A. Yes, in the hospital.
“Q. Do you know who he was accompanied by at that time? A. By several detectives, I think.
“Q. Do you know approximately when this was with relation to the time that you went into the hospital? A. I’m not quite sure. It was a few days after the operation when I was fully conscious. [It was in fact one day.]”
This was the only reference in Mrs. Behrendt’s testimony to the hospital room identification until defense counsel’s thorough cross-examination on that subject.

. Mrs.
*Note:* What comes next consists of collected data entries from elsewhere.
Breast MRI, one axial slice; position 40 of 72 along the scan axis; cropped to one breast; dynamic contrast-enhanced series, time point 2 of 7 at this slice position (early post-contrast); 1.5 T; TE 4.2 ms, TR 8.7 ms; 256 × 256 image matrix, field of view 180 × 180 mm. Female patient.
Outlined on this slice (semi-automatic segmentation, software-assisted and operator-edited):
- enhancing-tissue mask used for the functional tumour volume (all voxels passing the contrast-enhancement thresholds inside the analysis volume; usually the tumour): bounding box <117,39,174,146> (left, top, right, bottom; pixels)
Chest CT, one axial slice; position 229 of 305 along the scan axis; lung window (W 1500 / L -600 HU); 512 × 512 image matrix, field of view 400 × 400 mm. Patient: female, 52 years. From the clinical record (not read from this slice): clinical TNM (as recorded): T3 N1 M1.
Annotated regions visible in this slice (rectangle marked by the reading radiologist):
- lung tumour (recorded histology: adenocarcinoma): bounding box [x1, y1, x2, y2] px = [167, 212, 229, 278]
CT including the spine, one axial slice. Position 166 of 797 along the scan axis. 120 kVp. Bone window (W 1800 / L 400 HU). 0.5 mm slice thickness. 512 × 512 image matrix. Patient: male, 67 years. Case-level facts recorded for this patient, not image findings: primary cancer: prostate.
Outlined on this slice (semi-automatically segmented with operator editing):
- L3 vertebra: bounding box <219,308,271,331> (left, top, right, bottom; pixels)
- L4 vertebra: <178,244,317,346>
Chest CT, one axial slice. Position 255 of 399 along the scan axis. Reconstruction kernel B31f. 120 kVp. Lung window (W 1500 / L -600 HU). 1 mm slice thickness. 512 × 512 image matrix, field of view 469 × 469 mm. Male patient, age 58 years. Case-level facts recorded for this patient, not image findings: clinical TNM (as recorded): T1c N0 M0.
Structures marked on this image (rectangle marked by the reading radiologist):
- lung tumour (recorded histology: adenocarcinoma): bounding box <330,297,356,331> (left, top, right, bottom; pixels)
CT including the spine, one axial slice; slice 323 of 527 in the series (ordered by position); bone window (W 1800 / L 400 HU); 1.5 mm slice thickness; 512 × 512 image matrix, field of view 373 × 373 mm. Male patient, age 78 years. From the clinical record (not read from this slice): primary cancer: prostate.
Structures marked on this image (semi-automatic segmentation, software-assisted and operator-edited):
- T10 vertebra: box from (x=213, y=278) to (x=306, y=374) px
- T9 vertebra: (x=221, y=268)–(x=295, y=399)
Behrendt testified that she had not seen Stovall since the hospital room identification. Likewise, the prosecutor in his opening statement mentioned the existence of the hospital room incident but he said that he could only speculate as to whether Mrs. Behrendt would be able to make a court room identification. Since Mrs. Behrendt was excluded from • the court room (as a witness) when the incident was brought out during the cross-examination of two policemen, and since no mention was made of it during her direct testimony until after her court room identification, it seems doubtful that the use made of the hospital incident at trial colored her court room identification.